## Given text
*** Begin section ***
That much is certain – everything else, from
what the musicians played to how long they performed, is the subject of much
debate among Titanic enthusiasts. Some
have insisted the band played nothing but hymns; others are equally insistent
that they played upbeat material. The latter supposition makes more sense; the
musicians were supposed to lighten the mood on board, not remind everyone of
their impending doom.

 

But what about the last song the band played
that night? It’s famously said that it was the hymn “Nearer My God To Thee,”
some even claiming the musicians bravely continued playing the tune until they
were literally washed into the sea. Walter Lord devotes an entire chapter to the subject in his 1986 follow up to A Night To Remember, the book The Night Lives On. In proposing a new candidate for the Last Song
Played, Lord pointed out that the “Nearer My God To Thee” was set to three
different melodies, meaning that some people who thought they heard it were
surely mistaken. He then turned to the testimony of Harold Bride, the ship’s
surviving wireless operator. Before he was washed off the ship as the Titanic went under, Bride recalled the
band playing a tune he called “Autumn.” Though it was initially assumed he
meant a hymn, Lord makes the case Bride was actually referring to an Archibald
Joyce composition called “Songe d’Automne” that was popular in London cafés and skating
rinks in 1912, and was commonly referred to as “Autumn.”
*** End section ***
## Task statement
Can you continue the passage on the Titanic band's last song, picking up right after its final sentence?

## Dataset records
*** Begin section ***
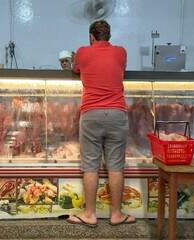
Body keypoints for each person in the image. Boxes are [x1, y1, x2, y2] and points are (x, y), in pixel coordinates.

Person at [67, 20, 135, 227]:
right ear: (109, 36)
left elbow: (76, 68)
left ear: (91, 37)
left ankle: (89, 214)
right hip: (117, 113)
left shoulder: (82, 52)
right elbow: (119, 68)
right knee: (115, 166)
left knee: (90, 166)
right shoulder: (121, 52)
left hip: (91, 114)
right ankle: (116, 214)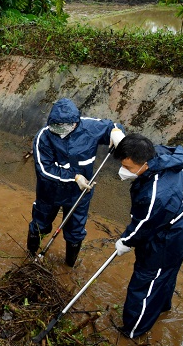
*** End section ***
## Written response
Whitcomb says he pointed this out to Cameron,
who nonetheless went on to use “Nearer My God To Thee” in his movie. “I
understand the dramatic reasons,” says Whitcomb. “It’s better to have it be ‘Nearer
My God to Thee.’ Then I thought, ‘Well, maybe we could do a sort of
complementary record.’ That was one of my reasons for making this record. It
was a chance to put on a CD a lot of period music that otherwise wouldn’t get
on a CD through a major company. That’s one of the main things that propelled
me to do it. I knew I had a chance to expose some of this great music – it’s
called ‘British Light Music’ – and British music hall songs. I’ve always loved
British music hall songs.”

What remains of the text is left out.